The record in this case shows that the verdict was rendered on the 24th of September, 1912, and that the judgment was entered on the verdict in favor of the defendant for costs on the 30th day of September, 1912. It further shows that on September 25th, 1912, — the day following the trial of this case, — the Court took up the case of Oldfield v. Oldfield, and *Page 45 was occupied in the trial of that case until the morning of September 30th, 1912, and in the afternoon of that day the Court disposed of the case of State v. Warfield, and that being the last case for trial during the September Term, the Court discharged the jury from further attendance. Nearly a month later, the Court met and overruled a motion for a new trial, and nothing further appears to have been done during the September Term.

"No application was made to the Court for an order extending the time for the signing of bills of exception in this case, until the 30th day of November, 1912, when an order was passed extending the time until December 10th, 1912." The bills of exception in this case were signed on the 5th day of December, 1912, after the adjournment of the September Term.

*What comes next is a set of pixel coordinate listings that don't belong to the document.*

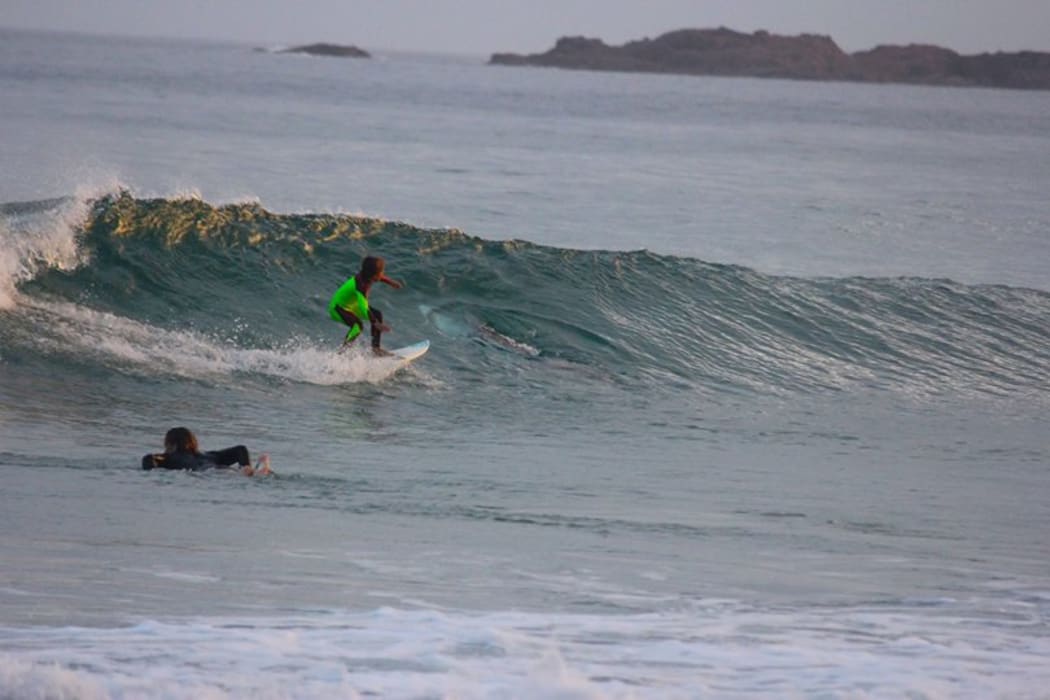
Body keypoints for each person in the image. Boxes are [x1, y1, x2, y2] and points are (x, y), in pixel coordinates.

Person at [328, 255, 403, 354]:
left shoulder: (367, 276)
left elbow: (379, 277)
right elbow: (363, 306)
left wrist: (391, 282)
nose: (383, 274)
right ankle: (342, 353)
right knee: (358, 326)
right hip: (338, 308)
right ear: (374, 275)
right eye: (381, 272)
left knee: (377, 314)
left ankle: (375, 349)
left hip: (350, 306)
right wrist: (375, 323)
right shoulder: (361, 286)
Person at [141, 427, 271, 476]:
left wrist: (155, 469)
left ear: (171, 444)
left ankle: (250, 472)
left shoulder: (169, 458)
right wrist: (246, 465)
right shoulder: (210, 455)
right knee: (244, 474)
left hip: (209, 474)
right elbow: (240, 449)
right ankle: (250, 470)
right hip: (223, 469)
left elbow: (148, 460)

It is perfectly clear, upon the facts and under the authority of the two cases cited, that the bill of exceptions in this case was not signed "during the sittings" of the term at which the exceptions were taken. They were signed over the protest of the appellee. At the time the order extending the time was signed, the time for signing a valid bill of exceptions had passed. The Court then had no power under the rule to sign a bill of exceptions, and it could not re-invest itself with that power by the order of extension signed after the "sittings" of the September Term. Such a construction would nullify the rule. The extension of time for the preparation and signing of the exceptions, if desired, must be obtained during the sittings of the term. To hold otherwise would ignore the reasons which induced the passage of the rule. Where competent official stenographers are employed by the Courts, the reasons which led to the passage of such a rule as the one under consideration no longer exists, but where such a rule is in force this Court has no power to repeal or modify it.